Executable File – Editorial Review


Title: Executable File

Author: Dave Cohen

Genre: Techno Thriller


This novel covers the rather uncertain career of Dan File, a superhacker who was so bored in college that he began tweaking his football-playing roommate’s grades for the fun of it. After that escapade, he began downloading the oppositions’ playbooks and sharing them with his school’s team.

His electronic antics went unnoticed for some time, but at last, the discrepancies became apparent. Dan was too smart to leave any evidence behind, but his college scholarship was revoked all the same and he was asked to leave the school.

So he finds himself a retail geek job, selling products people don’t need to earn a higher commission and messing with his boss just for the fun of it. Then, a college classmate contacts him, saying a new company is interested in an idea they used for a school project. He gets him a new job and it looks like the beginning of success for Dan—not with girls, perhaps, but at least where his finances are concerned.

But then things take another turn for the worse. Dan targets his new bosses and plays juvenile pranks on them, but he soon discovers they aren’t nearly as incompetent as they seem. One of them has a vengeful streak, and after Dan gets him fired, trouble ensues.

The story is more of a mystery than a thriller, a sort of puzzle for readers to figure out as it starts with Dan on a prison bus, headed for a state penitentiary. In a scene that has parallels to The Fugitive, the bus has an accident and the men aboard are set free, giving Dan and his football-playing-roommate, who also was also wrongly sentenced, a chance to clear their names.

Sadly, the biggest turn-off could be the main character, as he has few friends or connections of any kind. He checks on his parents every so often, but he tends to focus on himself and his own problems, which can make it very hard for a reader to truly root for him.

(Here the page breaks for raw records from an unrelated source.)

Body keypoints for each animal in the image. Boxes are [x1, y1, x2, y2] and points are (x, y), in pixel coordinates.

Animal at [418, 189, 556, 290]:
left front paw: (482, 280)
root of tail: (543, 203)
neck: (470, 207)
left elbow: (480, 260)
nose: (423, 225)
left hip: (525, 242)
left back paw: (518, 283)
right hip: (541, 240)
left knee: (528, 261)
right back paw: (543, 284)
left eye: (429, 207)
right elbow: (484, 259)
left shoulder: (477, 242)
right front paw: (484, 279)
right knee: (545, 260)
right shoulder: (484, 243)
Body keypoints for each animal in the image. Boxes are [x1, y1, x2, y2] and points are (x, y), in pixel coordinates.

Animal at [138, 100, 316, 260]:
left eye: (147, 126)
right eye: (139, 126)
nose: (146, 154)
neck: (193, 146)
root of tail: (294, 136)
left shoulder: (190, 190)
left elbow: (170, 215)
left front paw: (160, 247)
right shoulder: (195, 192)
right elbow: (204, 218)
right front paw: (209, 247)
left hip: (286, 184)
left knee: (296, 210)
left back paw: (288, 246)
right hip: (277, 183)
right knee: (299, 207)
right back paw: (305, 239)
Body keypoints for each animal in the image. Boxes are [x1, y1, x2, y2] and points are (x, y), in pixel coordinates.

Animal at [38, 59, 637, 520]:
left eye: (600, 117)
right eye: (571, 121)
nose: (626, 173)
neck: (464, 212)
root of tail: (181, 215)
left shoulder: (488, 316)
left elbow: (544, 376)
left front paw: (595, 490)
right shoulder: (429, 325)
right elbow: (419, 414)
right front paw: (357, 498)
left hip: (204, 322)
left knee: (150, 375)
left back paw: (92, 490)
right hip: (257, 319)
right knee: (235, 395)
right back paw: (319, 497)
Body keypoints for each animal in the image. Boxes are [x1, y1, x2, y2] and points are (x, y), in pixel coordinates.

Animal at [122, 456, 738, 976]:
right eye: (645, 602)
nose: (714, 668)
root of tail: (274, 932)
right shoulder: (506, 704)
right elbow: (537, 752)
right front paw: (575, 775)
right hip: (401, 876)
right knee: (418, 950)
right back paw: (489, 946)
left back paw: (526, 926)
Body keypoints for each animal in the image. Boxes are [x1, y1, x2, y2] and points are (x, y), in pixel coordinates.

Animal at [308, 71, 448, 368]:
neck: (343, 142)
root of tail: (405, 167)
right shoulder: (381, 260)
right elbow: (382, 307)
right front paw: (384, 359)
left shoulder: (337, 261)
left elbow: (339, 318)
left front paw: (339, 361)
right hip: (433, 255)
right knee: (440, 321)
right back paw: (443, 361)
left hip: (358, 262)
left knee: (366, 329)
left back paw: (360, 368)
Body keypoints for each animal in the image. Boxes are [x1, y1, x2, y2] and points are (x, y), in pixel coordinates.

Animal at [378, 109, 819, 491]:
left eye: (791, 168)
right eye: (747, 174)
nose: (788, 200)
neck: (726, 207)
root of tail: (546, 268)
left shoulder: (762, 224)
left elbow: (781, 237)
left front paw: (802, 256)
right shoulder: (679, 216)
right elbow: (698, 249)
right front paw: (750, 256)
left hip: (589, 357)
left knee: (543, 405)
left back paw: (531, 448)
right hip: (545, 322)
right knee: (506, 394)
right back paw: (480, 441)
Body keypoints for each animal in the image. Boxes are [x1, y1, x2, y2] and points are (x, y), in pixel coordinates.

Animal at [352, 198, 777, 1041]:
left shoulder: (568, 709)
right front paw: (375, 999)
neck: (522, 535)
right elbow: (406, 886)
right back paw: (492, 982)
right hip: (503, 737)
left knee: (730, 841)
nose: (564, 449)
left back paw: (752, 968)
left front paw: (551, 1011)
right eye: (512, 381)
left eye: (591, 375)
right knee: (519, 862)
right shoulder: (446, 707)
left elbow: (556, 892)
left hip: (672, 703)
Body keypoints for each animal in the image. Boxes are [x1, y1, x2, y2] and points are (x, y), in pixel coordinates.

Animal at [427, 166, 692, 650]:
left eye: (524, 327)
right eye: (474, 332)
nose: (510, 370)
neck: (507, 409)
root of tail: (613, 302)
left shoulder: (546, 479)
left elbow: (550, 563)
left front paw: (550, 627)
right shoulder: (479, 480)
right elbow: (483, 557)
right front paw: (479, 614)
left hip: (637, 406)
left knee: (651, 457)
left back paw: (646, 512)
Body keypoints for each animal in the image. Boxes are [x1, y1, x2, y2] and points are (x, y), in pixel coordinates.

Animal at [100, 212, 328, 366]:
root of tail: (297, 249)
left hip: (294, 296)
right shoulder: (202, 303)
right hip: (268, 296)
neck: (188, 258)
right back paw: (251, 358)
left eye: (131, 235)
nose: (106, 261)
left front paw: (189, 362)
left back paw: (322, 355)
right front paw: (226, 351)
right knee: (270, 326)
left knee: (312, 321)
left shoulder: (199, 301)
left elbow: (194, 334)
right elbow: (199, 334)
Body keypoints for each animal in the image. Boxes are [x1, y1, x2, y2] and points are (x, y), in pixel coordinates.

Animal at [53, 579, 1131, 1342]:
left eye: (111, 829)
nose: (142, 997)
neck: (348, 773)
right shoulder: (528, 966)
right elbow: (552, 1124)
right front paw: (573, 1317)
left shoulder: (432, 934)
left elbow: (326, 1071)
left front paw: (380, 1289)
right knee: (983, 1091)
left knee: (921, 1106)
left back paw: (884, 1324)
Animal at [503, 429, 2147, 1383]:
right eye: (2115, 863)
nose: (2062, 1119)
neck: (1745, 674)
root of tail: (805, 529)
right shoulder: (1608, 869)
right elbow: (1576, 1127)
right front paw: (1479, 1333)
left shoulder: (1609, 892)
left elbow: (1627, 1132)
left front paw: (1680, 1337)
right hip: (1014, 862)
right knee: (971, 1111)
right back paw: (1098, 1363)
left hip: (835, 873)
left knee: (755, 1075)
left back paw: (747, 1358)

Unlike most thrillers, this isn’t the kind of tale where you worry about the well-being of the characters every page of the way. There are a few points of worry and tension, and a few great surprises as loose threads return to haunt Dan, but for the most part, the joy of the story is in trying to figure out how a geeky and rebellious troublemaker gets himself framed for murder, and then in waiting to see if he can get himself out of the mess. Since the story is told from Dan’s point of view, there are times when the terminology gets fairly technical, but one doesn’t need to be a geek to enjoy the story.

Anyone who likes a tale of justice gone wrong and a man’s struggle to right things, told with plenty of sarcasm and humor will enjoy this story. It’s a steadily-paced tale of one man’s witty, irreverent attempt to enjoy his life, despite how illegal his hobbies tend to be.